Rice was supposed to be the one to get Junior to see reality. But it seems she’s sized him up a tad better then the Wise Old Men of Washington. He’s going to do what he damn well pleases, and throughout his life everyone who has ever known him knows this one fact above all else: you’re either with him or against him. Loyalty to junior doesn’t mean you tell him what he doesn’t want to hear when he needs to hear it anyway. It means you flatter him, agree with everything he says and does, and most of all, take the blame for him when he makes a mess of things. Rice probably figured, correctly, that siding with the Wise Old Men of Washington now would incure junior’s wrath. Junior does not tolerate disloyalty.
Rice, who had fallen into radio silence, canceling a scheduled speech on "transformational diplomacy," finally intervened. When the U.S. military commanders in Iraq and U.S. ambassador Zalmay Khalilzad protested against a rush by the Iraqi government to hang Saddam Hussein, Rice overrode their objections and gave the signal to Iraqi Prime Minister Nouri al-Maliki to proceed.
Maliki’s management and subsequent defense of the gruesome circus surrounding Saddam’s execution disabused any illusion that he could act in the larger Iraqi national interest rather than as a political representative of Shiite sectarianism. He is to his marrow a creature of the Dawa Party, founded by Muqtada al-Sadr’s father, and his alliance with al-Sadr. While the intent of the surge is to revitalize the Maliki government, that government cannot and does not wish to be reformed. The problem is not merely that Maliki is a weak political leader, or that his political coalition wouldn’t permit it, or that his Iranian sponsors wouldn’t allow repudiation — all of which are indisputably true. The irreducible reason is that Maliki exists only to achieve Shiite control, and if he did not he would not exist. There is no other Maliki. Nor can Bush invent one.
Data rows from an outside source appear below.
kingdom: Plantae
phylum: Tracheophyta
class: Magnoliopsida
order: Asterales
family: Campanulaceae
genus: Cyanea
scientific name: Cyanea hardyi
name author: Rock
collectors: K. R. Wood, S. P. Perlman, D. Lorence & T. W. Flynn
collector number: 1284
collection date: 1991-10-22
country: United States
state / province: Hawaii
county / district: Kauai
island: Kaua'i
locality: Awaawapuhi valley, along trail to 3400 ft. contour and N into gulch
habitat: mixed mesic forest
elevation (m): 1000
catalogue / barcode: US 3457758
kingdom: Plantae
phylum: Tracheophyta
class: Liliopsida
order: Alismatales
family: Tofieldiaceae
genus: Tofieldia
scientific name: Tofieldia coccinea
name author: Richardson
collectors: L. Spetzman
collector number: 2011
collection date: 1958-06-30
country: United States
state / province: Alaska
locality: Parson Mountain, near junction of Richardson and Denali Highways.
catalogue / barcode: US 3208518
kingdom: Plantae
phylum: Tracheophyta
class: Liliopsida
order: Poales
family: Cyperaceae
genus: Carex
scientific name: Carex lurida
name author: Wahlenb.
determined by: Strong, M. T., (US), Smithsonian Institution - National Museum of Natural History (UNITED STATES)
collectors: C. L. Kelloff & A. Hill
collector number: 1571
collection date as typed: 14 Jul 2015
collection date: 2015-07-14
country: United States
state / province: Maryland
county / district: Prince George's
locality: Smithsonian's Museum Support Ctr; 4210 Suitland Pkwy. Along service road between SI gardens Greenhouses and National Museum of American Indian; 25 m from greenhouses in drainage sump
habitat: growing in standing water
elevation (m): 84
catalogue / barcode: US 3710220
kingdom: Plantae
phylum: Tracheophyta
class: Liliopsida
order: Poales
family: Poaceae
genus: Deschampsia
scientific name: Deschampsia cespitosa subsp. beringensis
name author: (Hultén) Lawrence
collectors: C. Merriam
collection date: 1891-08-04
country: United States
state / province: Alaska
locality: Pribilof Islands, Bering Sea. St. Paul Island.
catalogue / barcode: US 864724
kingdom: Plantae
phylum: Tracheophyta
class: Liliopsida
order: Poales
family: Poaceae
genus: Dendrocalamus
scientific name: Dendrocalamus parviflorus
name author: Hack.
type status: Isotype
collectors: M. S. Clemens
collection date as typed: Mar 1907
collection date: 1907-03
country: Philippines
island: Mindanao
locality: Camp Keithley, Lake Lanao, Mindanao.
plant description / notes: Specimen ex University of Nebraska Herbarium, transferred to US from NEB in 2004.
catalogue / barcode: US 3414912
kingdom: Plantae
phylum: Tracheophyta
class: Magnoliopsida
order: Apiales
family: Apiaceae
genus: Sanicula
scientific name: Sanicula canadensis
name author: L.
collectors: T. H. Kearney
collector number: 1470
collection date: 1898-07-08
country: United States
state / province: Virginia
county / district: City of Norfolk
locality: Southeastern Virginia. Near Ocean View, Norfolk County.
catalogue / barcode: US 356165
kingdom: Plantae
But none of this matters. What an escalation will do is give junior time to do what he has done all throughout his life, pass the problem onto someone else. First there will be his troop buildup. Then it has to be given time to work. And by the time it’s staringly obvious to even a brick that it isn’t working, the next election cycle will be upon us. Bush can claim that he’s left a structure in place that will lead to success in Iraq and bring peace to the middle east…if only the new administration follows it. And then he’s out the door, and shed of the consequences. The blame for loosing Iraq will belong to the next administration, to someone else. At least, he can always say so. And so can his loyal base. Someone else is always to blame. But that’s not what you should be paying attention to…
The Wise Old Men of Washington…the power brokers…the insiders…and their ass kissing media sycophants…the ones who cherry picked him to be the republican nominee in 2000. The ones who figured he’d be their boy, appeal to the base, and usher in a permanent republican majority. They thought he would take the escape hatch they built for him. They thought he would take the chance they offered him to withdraw and save face. They thought he would listen to them. They really thought he would listen to them.